A human mind is a fantastic piece of creation. Somewhere I had read a long time back that when stretched, supposedly it can go to the moon and come back. Literal? Metaphorical? Let’s not contest. But ironically, when we were physically trapped, our minds started whirling. Journeying. I who hated anything digital and whose brains came to a lockdown when approached by a screen had to re-adjust, re-learn and re-fashion. Within a week of the lockdown, I, along with the company I worked for, ideated a digital festival. A festival of storytelling. Hundreds of people came together. As audience, as storytellers. It kept growing. Over phones we connected to folk artists who negotiated with Facebook and phone screens for the first time. Seated in Manhattan, one could hear the beats of a runja artist from an unknown village of Telengana. Such was the power of the internet. We connected to celebrities like Adil Hussain, Mir, Indira Varma (GOT fame) and were chatting with them about the perils of lockdown like long lost friends. Because, all of us were in that same boat. All were reaching out with the same need. A need to connect. Logon Ka Folk Log, a digital storytelling festival connected 5 lakh hearts. Today, I can proudly say it was my baby. An idea that germinated out of a locked down artist’s mind.
And that’s when I realised creativity cannot be locked down. I realised that the human body is a cage but the mind is a bird which is like Phoenix. It can rise again and again from any ash it is reduced to. And I started dancing. Practicing. The drawing room became my stage. The curtains were my backdrop. The screen was my audience. Choreography had to be re-imagined to suit the new proscenium. Angles had to be flattened. Diagonals had to be straightened. We re-aligned ourselves yet again. We moved from temple to proscenium to camera.
And today, when we all emerge out of that year of learning, tottering back to normalcy I can only say I carry with me the lessons to be grateful. The lessons to realise I am Hercules. Lessons that my mind dances as much as my body. The lessons to understand in the words of one of my favourite novelists, “Nothing Lasts Forever”.

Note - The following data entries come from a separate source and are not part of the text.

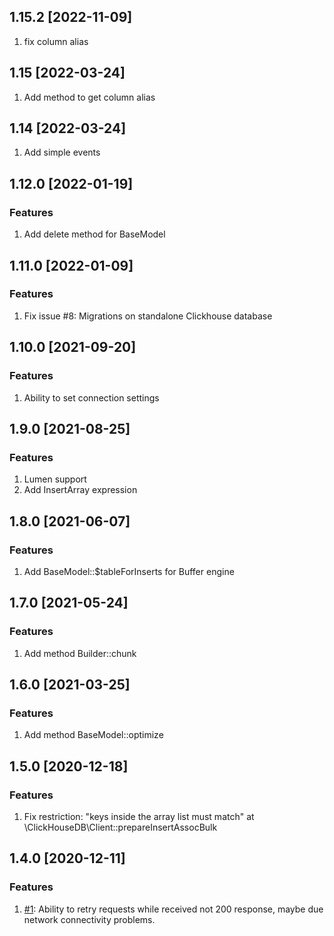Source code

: ## 1.15.2 [2022-11-09]
1. fix column alias

## 1.15 [2022-03-24]
1. Add method to get column alias

## 1.14 [2022-03-24]
1. Add simple events

## 1.12.0 [2022-01-19]

### Features
1. Add delete method for BaseModel

## 1.11.0 [2022-01-09]

### Features
1. Fix issue #8: Migrations on standalone Clickhouse database

## 1.10.0 [2021-09-20]

### Features
1. Ability to set connection settings

## 1.9.0 [2021-08-25]

### Features
1. Lumen support
1. Add InsertArray expression

## 1.8.0 [2021-06-07]

### Features
1. Add BaseModel::$tableForInserts for Buffer engine

## 1.7.0 [2021-05-24]

### Features
1. Add method Builder::chunk

## 1.6.0 [2021-03-25]

### Features
1. Add method BaseModel::optimize

## 1.5.0 [2020-12-18]

### Features
1. Fix restriction: "keys inside the array list must match" at \ClickHouseDB\Client::prepareInsertAssocBulk

## 1.4.0 [2020-12-11]

### Features
1. [#1](https://github.com/glushkovds/phpclickhouse-laravel/pull/1):  Ability to retry requests while received not 200 response, maybe due network connectivity problems.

Arupa Lahiry is a well-known Bharatanatyam Dancer and is empanelled with the Indian Council of Cultural Relations (ICCR), Doordarshan, Delhi and Ministry of Culture, Government of India. She has toured all over the world in capacity of a dancer, teacher, choreographer and director. An MPhil in English, Arupa has been awarded two prestigious fellowships, by the TATA Group (2013-14) and also from the Ministry of Culture(2017-19: Junior Fellowship) to work on various aspects of Bharatanatyam and Indian art.
Arupa takes pride in being part of SPICMACAY and CCRT and taking her art to all the nooks and corners of India. Currently, she is also the head content strategist for Folklogue Studios, spearheading various projects which are socially, culturally and historically relevant.